::: TRECHO APRESENTADO :::

Entrevista: Vanguart

foto por juan pablo mapeto

“Não é só ‘fazer cover’, é um envolvimento muito maior”, disse Reginaldo Lincoln em certo momento de um papo com o Música Pavê em uma tarde que Vanguart tirou para falar com a imprensa sobre seu disco Vanguart Sings Bob Dylan, que chegou às plataformas de streaming nesta sexta, 28.

Como indica seu título, ele traz a banda reverenciando o compositor mais influente em seu trabalho e em grande parte das bandas que ouvimos, principalmente as que transitam em territórios da música folk. Ao longo da conversa, três dos quatro integrantes do grupo comentaram sobre a experiência de levar esse legado para o estúdio, com suas próprias vozes.

Música Pavê: É comum, ao entrevistarmos alguém que gravou um disco tributo, começar perguntando “por que você resolveu homenagear esse artista?”. No caso de vocês, acho que a pergunta seria: “Como não gravar Bob Dylan?”, né?

:::

A TAREFA> Reproduza o trecho da entrevista com o Vanguart que se abre com as palavras contendo "Como indica seu" e se fecha com "suas próprias vozes.", atualizando-o com "palco" no lugar de "estúdio". Os registros constituem material à parte, independente da entrevista com o Vanguart.

::: INFORMAÇÕES EXTRAÍDAS :::

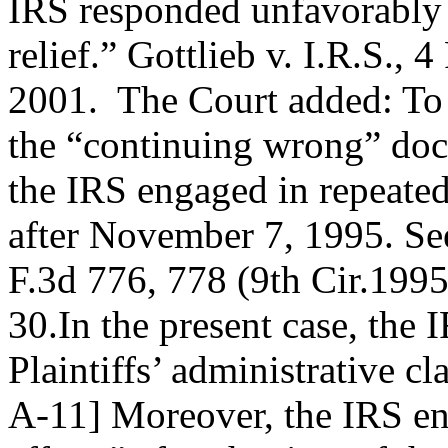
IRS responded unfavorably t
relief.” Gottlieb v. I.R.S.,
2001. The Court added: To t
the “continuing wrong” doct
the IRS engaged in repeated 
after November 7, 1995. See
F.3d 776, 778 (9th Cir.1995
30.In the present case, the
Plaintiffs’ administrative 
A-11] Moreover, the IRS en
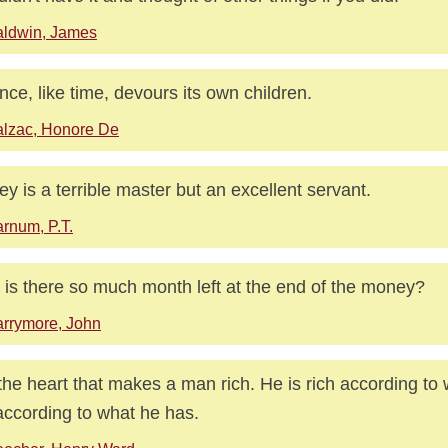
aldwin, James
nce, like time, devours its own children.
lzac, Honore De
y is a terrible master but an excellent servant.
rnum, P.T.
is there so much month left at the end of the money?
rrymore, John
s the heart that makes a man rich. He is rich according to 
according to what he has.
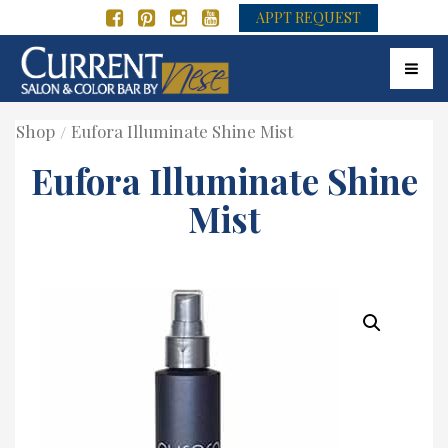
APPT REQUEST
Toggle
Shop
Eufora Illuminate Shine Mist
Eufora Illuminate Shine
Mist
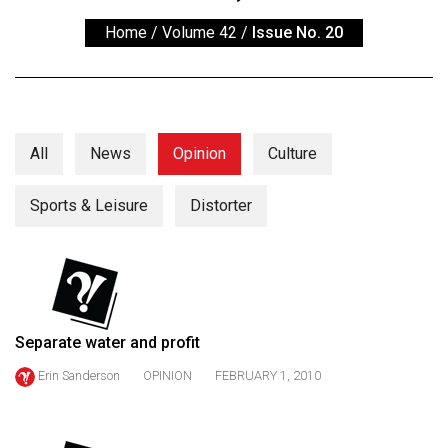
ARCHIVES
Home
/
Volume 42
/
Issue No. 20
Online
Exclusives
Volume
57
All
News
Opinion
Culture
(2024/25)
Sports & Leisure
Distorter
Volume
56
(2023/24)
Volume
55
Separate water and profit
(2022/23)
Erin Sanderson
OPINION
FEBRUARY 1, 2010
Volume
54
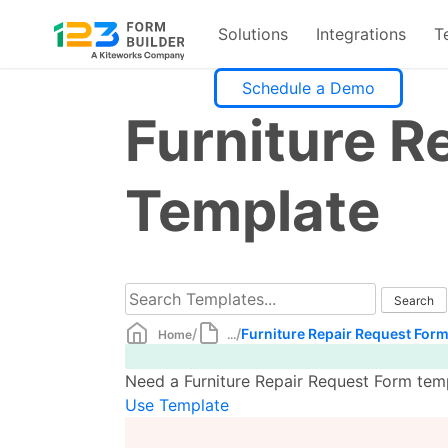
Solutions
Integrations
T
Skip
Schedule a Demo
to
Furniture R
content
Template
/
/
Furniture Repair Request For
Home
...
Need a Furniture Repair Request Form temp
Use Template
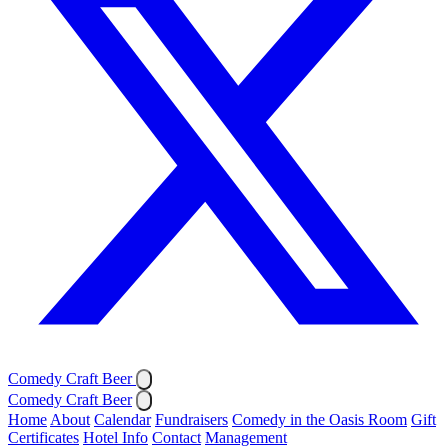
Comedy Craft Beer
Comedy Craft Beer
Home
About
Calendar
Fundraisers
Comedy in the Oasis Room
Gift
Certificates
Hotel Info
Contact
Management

:::
::: INFORMAÇÕES EXTRAÍDAS :::

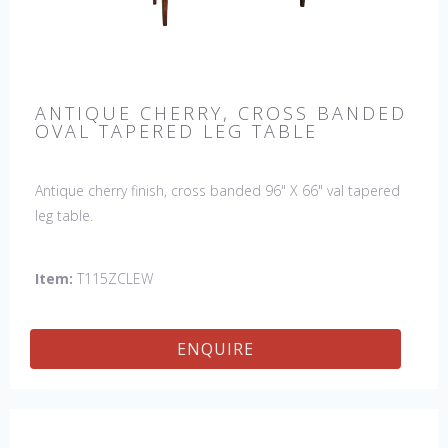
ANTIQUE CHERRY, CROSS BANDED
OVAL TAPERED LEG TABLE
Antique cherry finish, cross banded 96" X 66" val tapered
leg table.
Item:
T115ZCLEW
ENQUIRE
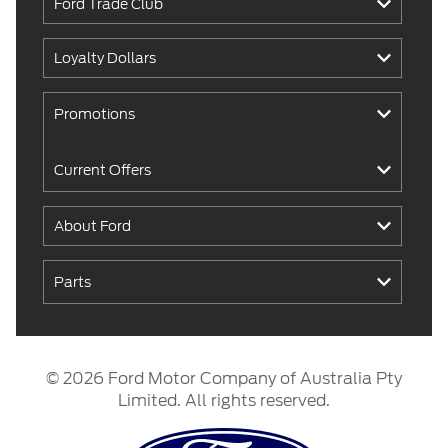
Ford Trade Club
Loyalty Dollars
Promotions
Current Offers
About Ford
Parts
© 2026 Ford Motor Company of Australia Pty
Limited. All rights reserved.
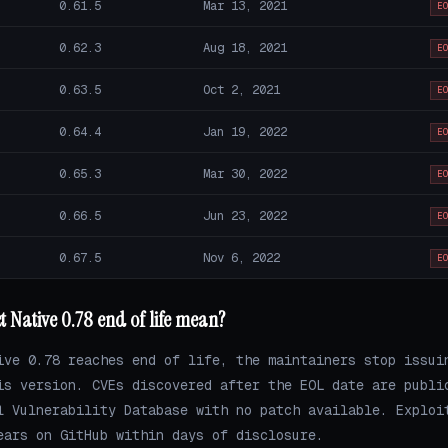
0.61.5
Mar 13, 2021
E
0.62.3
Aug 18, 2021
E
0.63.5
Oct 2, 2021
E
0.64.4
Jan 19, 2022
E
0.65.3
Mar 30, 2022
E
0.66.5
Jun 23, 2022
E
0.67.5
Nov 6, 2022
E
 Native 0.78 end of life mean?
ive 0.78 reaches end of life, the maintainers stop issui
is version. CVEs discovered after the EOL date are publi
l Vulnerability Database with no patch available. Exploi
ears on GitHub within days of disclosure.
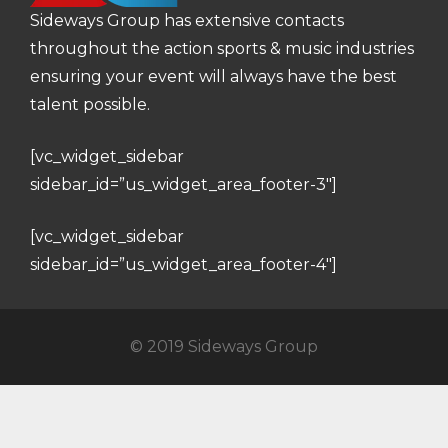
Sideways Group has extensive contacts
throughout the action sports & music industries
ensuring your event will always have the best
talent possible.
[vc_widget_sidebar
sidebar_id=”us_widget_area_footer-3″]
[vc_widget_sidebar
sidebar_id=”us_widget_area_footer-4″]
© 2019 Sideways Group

:::
::: INFORMAÇÕES EXTRAÍDAS :::

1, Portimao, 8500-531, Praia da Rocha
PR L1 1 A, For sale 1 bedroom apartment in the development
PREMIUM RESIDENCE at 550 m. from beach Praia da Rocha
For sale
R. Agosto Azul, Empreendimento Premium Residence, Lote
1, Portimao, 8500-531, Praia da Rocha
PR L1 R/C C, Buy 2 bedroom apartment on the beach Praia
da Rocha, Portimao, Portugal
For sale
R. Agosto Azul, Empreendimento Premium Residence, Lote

:::

SOLUÇÃO DO EXERCÍCIO>
Como indica seu título, ele traz a banda reverenciando o compositor mais influente em seu trabalho e em grande parte das bandas que ouvimos, principalmente as que transitam em territórios da música folk. Ao longo da conversa, três dos quatro integrantes do grupo comentaram sobre a experiência de levar esse legado para o palco, com suas próprias vozes.